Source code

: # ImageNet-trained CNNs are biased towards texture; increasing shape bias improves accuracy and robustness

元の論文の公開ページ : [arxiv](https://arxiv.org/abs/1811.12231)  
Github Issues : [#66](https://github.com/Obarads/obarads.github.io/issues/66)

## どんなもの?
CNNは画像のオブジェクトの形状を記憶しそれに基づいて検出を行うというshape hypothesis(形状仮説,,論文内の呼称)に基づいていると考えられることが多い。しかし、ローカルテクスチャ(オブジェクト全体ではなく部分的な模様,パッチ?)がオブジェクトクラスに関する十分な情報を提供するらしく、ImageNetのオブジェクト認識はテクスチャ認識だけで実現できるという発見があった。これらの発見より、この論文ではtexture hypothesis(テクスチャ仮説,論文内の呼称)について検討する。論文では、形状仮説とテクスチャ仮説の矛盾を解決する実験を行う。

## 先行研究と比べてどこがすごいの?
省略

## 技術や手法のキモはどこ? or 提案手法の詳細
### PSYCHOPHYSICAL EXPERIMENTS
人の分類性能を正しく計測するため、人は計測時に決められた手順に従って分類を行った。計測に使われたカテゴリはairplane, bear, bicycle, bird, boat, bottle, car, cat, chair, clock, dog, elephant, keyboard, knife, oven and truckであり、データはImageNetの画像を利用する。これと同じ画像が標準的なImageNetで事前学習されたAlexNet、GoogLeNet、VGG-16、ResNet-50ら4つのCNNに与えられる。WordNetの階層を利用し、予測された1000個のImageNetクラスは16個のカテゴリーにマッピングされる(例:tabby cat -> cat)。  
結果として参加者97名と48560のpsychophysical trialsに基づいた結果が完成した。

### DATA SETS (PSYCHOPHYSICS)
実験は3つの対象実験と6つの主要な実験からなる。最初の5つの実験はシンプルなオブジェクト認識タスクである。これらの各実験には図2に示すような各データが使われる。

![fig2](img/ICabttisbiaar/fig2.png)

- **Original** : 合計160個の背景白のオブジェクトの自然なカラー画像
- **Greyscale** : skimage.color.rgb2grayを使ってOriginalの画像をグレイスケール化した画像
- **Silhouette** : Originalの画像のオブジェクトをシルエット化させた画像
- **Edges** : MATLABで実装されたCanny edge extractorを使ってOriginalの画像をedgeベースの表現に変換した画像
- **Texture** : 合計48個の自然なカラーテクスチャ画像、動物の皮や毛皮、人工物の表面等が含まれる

◆ **Request**: Give exactly the lines from the one with "## 先行研究と比べてどこがすごいの?" to the end of the entries, nothing before them.

◆ **Worked solution**:
## 先行研究と比べてどこがすごいの?
省略

## 技術や手法のキモはどこ? or 提案手法の詳細
### PSYCHOPHYSICAL EXPERIMENTS
人の分類性能を正しく計測するため、人は計測時に決められた手順に従って分類を行った。計測に使われたカテゴリはairplane, bear, bicycle, bird, boat, bottle, car, cat, chair, clock, dog, elephant, keyboard, knife, oven and truckであり、データはImageNetの画像を利用する。これと同じ画像が標準的なImageNetで事前学習されたAlexNet、GoogLeNet、VGG-16、ResNet-50ら4つのCNNに与えられる。WordNetの階層を利用し、予測された1000個のImageNetクラスは16個のカテゴリーにマッピングされる(例:tabby cat -> cat)。  
結果として参加者97名と48560のpsychophysical trialsに基づいた結果が完成した。

### DATA SETS (PSYCHOPHYSICS)
実験は3つの対象実験と6つの主要な実験からなる。最初の5つの実験はシンプルなオブジェクト認識タスクである。これらの各実験には図2に示すような各データが使われる。

![fig2](img/ICabttisbiaar/fig2.png)

- **Original** : 合計160個の背景白のオブジェクトの自然なカラー画像
- **Greyscale** : skimage.color.rgb2grayを使ってOriginalの画像をグレイスケール化した画像
- **Silhouette** : Originalの画像のオブジェクトをシルエット化させた画像
- **Edges** : MATLABで実装されたCanny edge extractorを使ってOriginalの画像をedgeベースの表現に変換した画像
- **Texture** : 合計48個の自然なカラーテクスチャ画像、動物の皮や毛皮、人工物の表面等が含まれる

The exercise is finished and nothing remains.